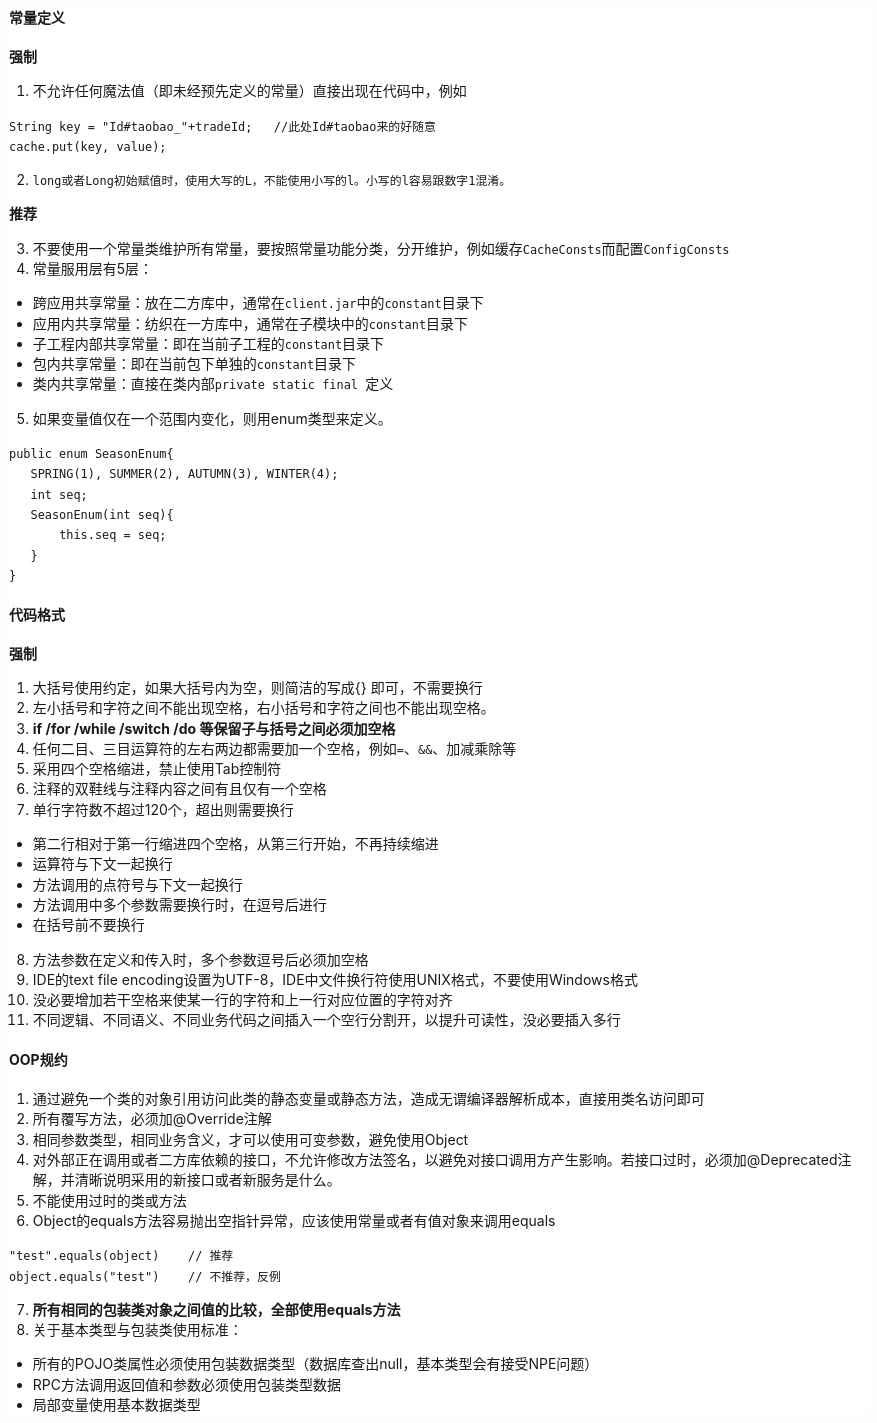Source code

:  #### 常量定义
 **强制**
 
 1.  不允许任何魔法值（即未经预先定义的常量）直接出现在代码中，例如
```
String key = "Id#taobao_"+tradeId;   //此处Id#taobao来的好随意
cache.put(key, value);
```
 2.     long或者Long初始赋值时，使用大写的L，不能使用小写的l。小写的l容易跟数字1混淆。
 **推荐**
 
 3. 不要使用一个常量类维护所有常量，要按照常量功能分类，分开维护，例如缓存`CacheConsts`而配置`ConfigConsts`
 4. 常量服用层有5层：
  - 跨应用共享常量：放在二方库中，通常在`client.jar`中的`constant`目录下
  - 应用内共享常量：纺织在一方库中，通常在子模块中的`constant`目录下
  - 子工程内部共享常量：即在当前子工程的`constant`目录下
  - 包内共享常量：即在当前包下单独的`constant`目录下
  - 类内共享常量：直接在类内部`private static final `定义
 5.   如果变量值仅在一个范围内变化，则用enum类型来定义。
 
 ```
 public enum SeasonEnum{
    SPRING(1), SUMMER(2), AUTUMN(3), WINTER(4);
    int seq;
    SeasonEnum(int seq){
        this.seq = seq;
    }
}
 ```


#### 代码格式
**强制**

1. 大括号使用约定，如果大括号内为空，则简洁的写成{} 即可，不需要换行
2. 左小括号和字符之间不能出现空格，右小括号和字符之间也不能出现空格。
3. **if /for /while /switch /do 等保留子与括号之间必须加空格**
4. 任何二目、三目运算符的左右两边都需要加一个空格，例如`=`、`&&`、加减乘除等
5. 采用四个空格缩进，禁止使用Tab控制符
6. 注释的双鞋线与注释内容之间有且仅有一个空格
7. 单行字符数不超过120个，超出则需要换行
 - 第二行相对于第一行缩进四个空格，从第三行开始，不再持续缩进
 - 运算符与下文一起换行
 - 方法调用的点符号与下文一起换行
 - 方法调用中多个参数需要换行时，在逗号后进行
 - 在括号前不要换行
8. 方法参数在定义和传入时，多个参数逗号后必须加空格
9. IDE的text file encoding设置为UTF-8，IDE中文件换行符使用UNIX格式，不要使用Windows格式
10.  没必要增加若干空格来使某一行的字符和上一行对应位置的字符对齐
11. 不同逻辑、不同语义、不同业务代码之间插入一个空行分割开，以提升可读性，没必要插入多行

#### OOP规约
1. 通过避免一个类的对象引用访问此类的静态变量或静态方法，造成无谓编译器解析成本，直接用类名访问即可
2. 所有覆写方法，必须加@Override注解
3. 相同参数类型，相同业务含义，才可以使用可变参数，避免使用Object
4. 对外部正在调用或者二方库依赖的接口，不允许修改方法签名，以避免对接口调用方产生影响。若接口过时，必须加@Deprecated注解，并清晰说明采用的新接口或者新服务是什么。
5. 不能使用过时的类或方法
6. Object的equals方法容易抛出空指针异常，应该使用常量或者有值对象来调用equals
```
"test".equals(object)    // 推荐
object.equals("test")    // 不推荐，反例
```
7. **所有相同的包装类对象之间值的比较，全部使用equals方法**
8. 关于基本类型与包装类使用标准：
 - 所有的POJO类属性必须使用包装数据类型（数据库查出null，基本类型会有接受NPE问题）
 - RPC方法调用返回值和参数必须使用包装类型数据
 - 局部变量使用基本数据类型
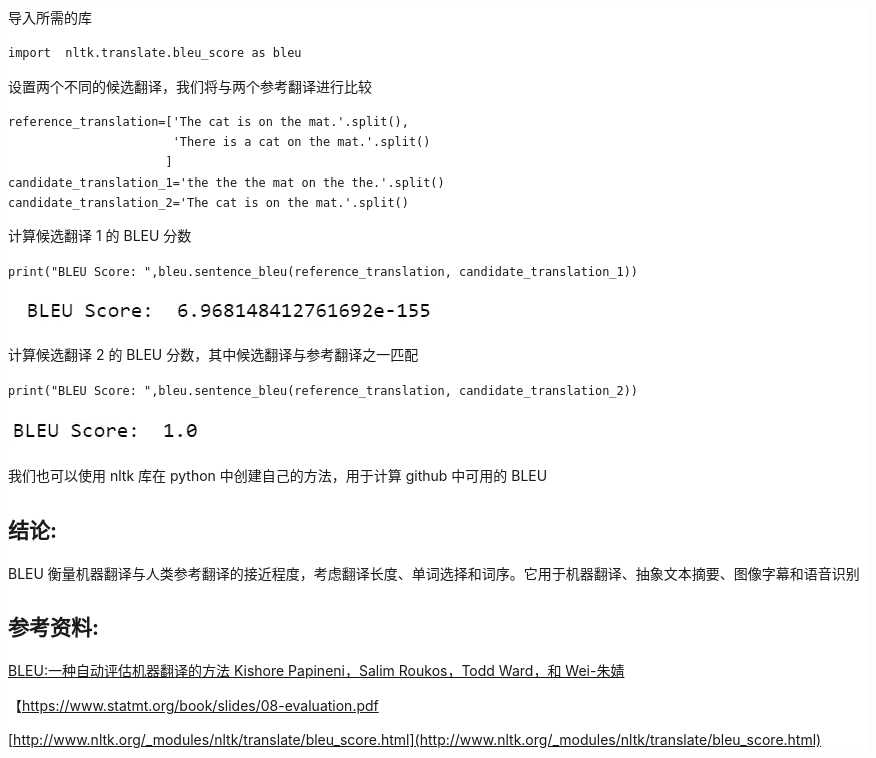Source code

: 导入所需的库

```
import  nltk.translate.bleu_score as bleu
```

设置两个不同的候选翻译，我们将与两个参考翻译进行比较

```
reference_translation=['The cat is on the mat.'.split(),
                       'There is a cat on the mat.'.split()
                      ]
candidate_translation_1='the the the mat on the the.'.split()
candidate_translation_2='The cat is on the mat.'.split()
```

计算候选翻译 1 的 BLEU 分数

```
print("BLEU Score: ",bleu.sentence_bleu(reference_translation, candidate_translation_1))
```

![](img/17f6ff77410ad8c3c2e5c7145189a04a.png)

计算候选翻译 2 的 BLEU 分数，其中候选翻译与参考翻译之一匹配

```
print("BLEU Score: ",bleu.sentence_bleu(reference_translation, candidate_translation_2))
```

![](img/97b60344c0e6cf7393bf9dbd2f29790e.png)

我们也可以使用 nltk 库在 python 中创建自己的方法，用于计算 github 中可用的 BLEU

## 结论:

BLEU 衡量机器翻译与人类参考翻译的接近程度，考虑翻译长度、单词选择和词序。它用于机器翻译、抽象文本摘要、图像字幕和语音识别

## 参考资料:

[BLEU:一种自动评估机器翻译的方法 Kishore Papineni，Salim Roukos，Todd Ward，和 Wei-朱婧](https://www.aclweb.org/anthology/P02-1040.pdf)

【https://www.statmt.org/book/slides/08-evaluation.pdf 

[http://www.nltk.org/_modules/nltk/translate/bleu_score.html](http://www.nltk.org/_modules/nltk/translate/bleu_score.html)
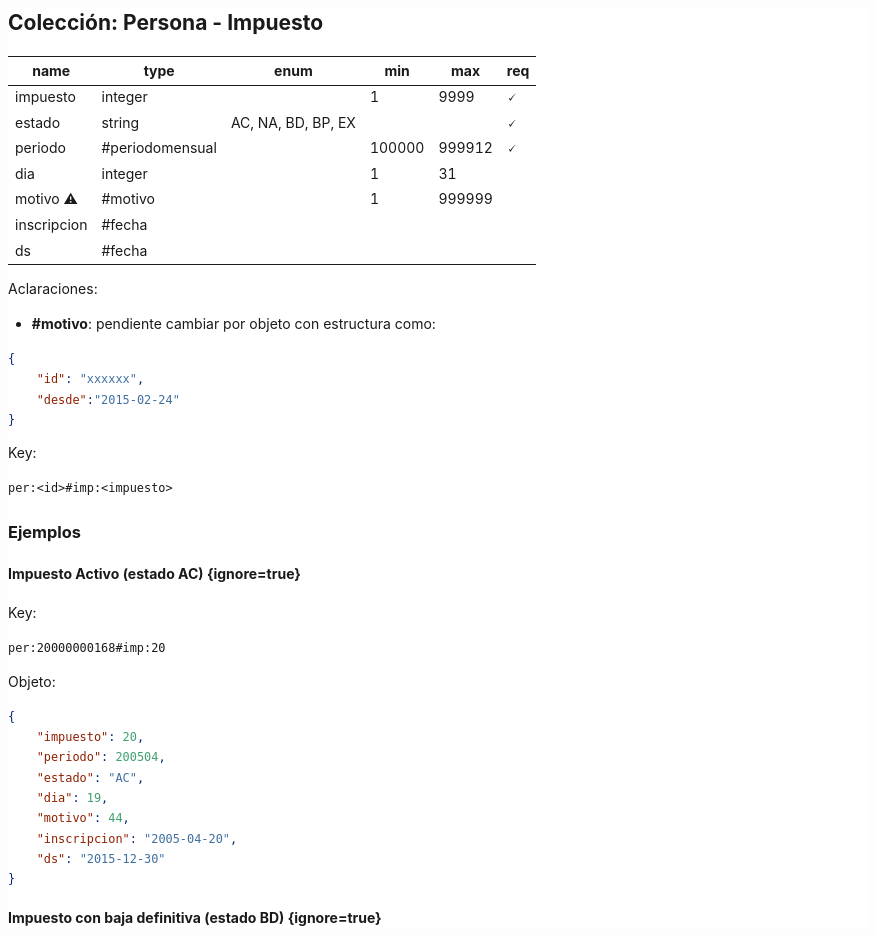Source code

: ## Colección: Persona - Impuesto

| name             | type            | enum               | min    | max    | req |
| ---------------- | --------------- | ------------------ | ------ | ------ | --- |
| impuesto         | integer         |                    | 1      | 9999   | 🗸  |
| estado           | string          | AC, NA, BD, BP, EX |        |        | 🗸  |
| periodo          | #periodomensual |                    | 100000 | 999912 | 🗸  |
| dia              | integer         |                    | 1      | 31     |     |
| motivo :warning: | #motivo         |                    | 1      | 999999 |     |
| inscripcion      | #fecha          |                    |        |        |     |
| ds               | #fecha          |                    |        |        |     |

Aclaraciones:

- **#motivo**: pendiente cambiar por objeto con estructura como:

```json
{
    "id": "xxxxxx",
    "desde":"2015-02-24"
}
```

Key:

    per:<id>#imp:<impuesto>

### Ejemplos

#### Impuesto Activo (estado AC) {ignore=true}

Key:

    per:20000000168#imp:20

Objeto:

```json
{
    "impuesto": 20,
    "periodo": 200504,
    "estado": "AC",
    "dia": 19,
    "motivo": 44,
    "inscripcion": "2005-04-20",
    "ds": "2015-12-30"
}
```

#### Impuesto con baja definitiva (estado BD) {ignore=true}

WHAT IS BEING ASKED: Although the records above contain pictures, the copy should hold only the lines from their start through the line containing "3. 不要使用一个常量类维护", each exactly as written, and none of the pictures.

OUTPUT BELOW:
Source code

:  #### 常量定义
 **强制**
 
 1.  不允许任何魔法值（即未经预先定义的常量）直接出现在代码中，例如
```
String key = "Id#taobao_"+tradeId;   //此处Id#taobao来的好随意
cache.put(key, value);
```
 2.     long或者Long初始赋值时，使用大写的L，不能使用小写的l。小写的l容易跟数字1混淆。
 **推荐**
 
 3. 不要使用一个常量类维护所有常量，要按照常量功能分类，分开维护，例如缓存`CacheConsts`而配置`ConfigConsts`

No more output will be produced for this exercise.